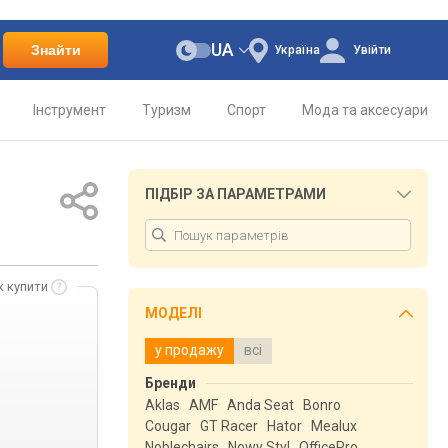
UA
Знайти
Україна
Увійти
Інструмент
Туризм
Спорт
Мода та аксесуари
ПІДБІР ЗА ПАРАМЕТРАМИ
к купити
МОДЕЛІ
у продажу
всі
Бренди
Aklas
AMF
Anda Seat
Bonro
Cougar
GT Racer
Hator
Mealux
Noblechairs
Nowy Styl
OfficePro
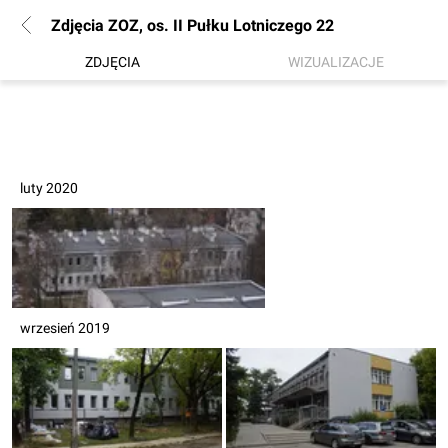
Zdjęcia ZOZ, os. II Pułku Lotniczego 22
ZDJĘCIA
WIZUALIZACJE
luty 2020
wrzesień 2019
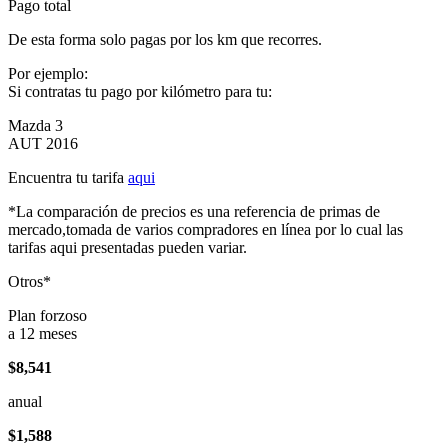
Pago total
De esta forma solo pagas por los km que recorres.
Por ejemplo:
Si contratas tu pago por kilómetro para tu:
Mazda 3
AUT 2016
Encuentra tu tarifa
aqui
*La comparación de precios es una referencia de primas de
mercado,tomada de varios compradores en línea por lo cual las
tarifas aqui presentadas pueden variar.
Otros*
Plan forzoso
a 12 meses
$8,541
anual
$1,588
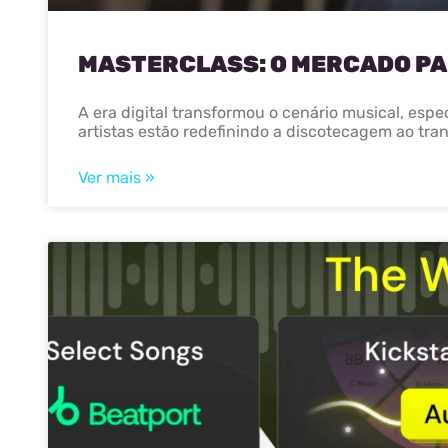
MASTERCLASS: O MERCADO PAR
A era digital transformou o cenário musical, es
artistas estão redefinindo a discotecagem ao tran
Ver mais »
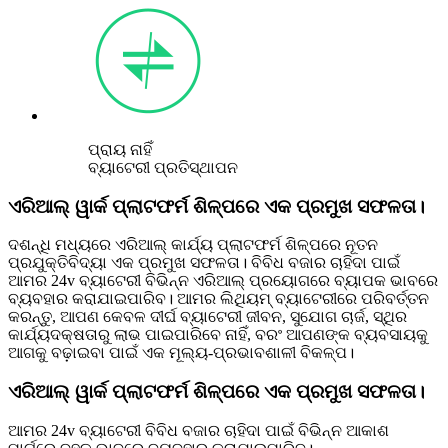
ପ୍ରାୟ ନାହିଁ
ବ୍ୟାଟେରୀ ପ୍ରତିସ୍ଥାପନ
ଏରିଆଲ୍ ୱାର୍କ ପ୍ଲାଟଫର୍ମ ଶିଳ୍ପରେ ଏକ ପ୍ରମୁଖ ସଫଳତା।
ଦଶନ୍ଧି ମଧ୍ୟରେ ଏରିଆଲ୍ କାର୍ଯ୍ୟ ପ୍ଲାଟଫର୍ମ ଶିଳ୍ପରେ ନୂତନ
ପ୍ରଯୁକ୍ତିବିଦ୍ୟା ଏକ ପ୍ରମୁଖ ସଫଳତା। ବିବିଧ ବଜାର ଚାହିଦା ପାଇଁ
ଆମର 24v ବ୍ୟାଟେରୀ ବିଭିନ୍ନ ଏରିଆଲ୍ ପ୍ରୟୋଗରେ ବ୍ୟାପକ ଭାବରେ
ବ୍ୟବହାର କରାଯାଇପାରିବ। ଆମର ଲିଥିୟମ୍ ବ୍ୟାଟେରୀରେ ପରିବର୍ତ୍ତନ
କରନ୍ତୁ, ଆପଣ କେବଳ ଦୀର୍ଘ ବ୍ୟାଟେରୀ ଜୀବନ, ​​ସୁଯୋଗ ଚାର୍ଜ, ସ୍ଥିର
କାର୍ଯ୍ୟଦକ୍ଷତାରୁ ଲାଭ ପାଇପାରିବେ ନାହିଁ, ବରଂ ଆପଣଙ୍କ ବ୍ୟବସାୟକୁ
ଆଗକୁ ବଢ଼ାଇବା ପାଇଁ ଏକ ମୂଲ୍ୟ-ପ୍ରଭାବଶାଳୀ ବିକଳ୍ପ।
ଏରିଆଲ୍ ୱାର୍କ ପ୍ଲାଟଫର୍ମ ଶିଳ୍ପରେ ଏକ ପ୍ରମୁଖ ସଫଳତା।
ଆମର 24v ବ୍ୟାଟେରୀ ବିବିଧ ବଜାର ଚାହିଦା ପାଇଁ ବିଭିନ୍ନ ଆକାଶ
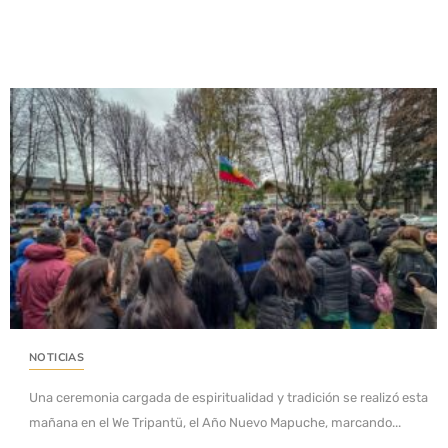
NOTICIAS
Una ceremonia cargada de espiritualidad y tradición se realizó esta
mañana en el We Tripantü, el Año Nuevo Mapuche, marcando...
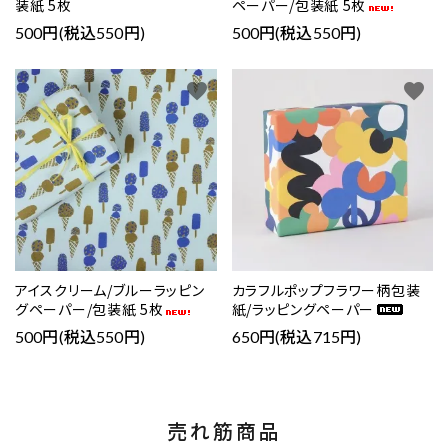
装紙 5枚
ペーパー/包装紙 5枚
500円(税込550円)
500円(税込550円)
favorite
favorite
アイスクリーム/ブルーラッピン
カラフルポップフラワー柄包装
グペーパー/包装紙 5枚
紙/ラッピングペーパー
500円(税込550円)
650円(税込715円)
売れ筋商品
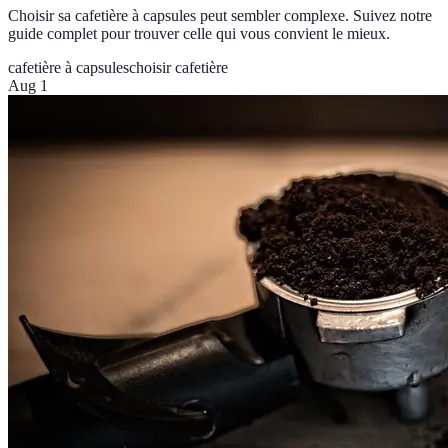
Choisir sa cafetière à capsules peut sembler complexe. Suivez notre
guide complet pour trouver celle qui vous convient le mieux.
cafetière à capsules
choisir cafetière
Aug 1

•••••

**WHAT THE TASK ASKS**
Needed here is a verbatim copy of the data from the first line through the line with "mercado,tomada de varios", without pictures.

**EXERCISE ANSWER**
UA
Знайти
Україна
Увійти
Інструмент
Туризм
Спорт
Мода та аксесуари
ПІДБІР ЗА ПАРАМЕТРАМИ
к купити
МОДЕЛІ
у продажу
всі
Бренди
Aklas
AMF
Anda Seat
Bonro
Cougar
GT Racer
Hator
Mealux
Noblechairs
Nowy Styl
OfficePro
Zdjęcia ZOZ, os. II Pułku Lotniczego 22
ZDJĘCIA
WIZUALIZACJE
luty 2020
wrzesień 2019
Pago total
De esta forma solo pagas por los km que recorres.
Por ejemplo:
Si contratas tu pago por kilómetro para tu:
Mazda 3
AUT 2016
Encuentra tu tarifa
aqui
*La comparación de precios es una referencia de primas de
mercado,tomada de varios compradores en línea por lo cual las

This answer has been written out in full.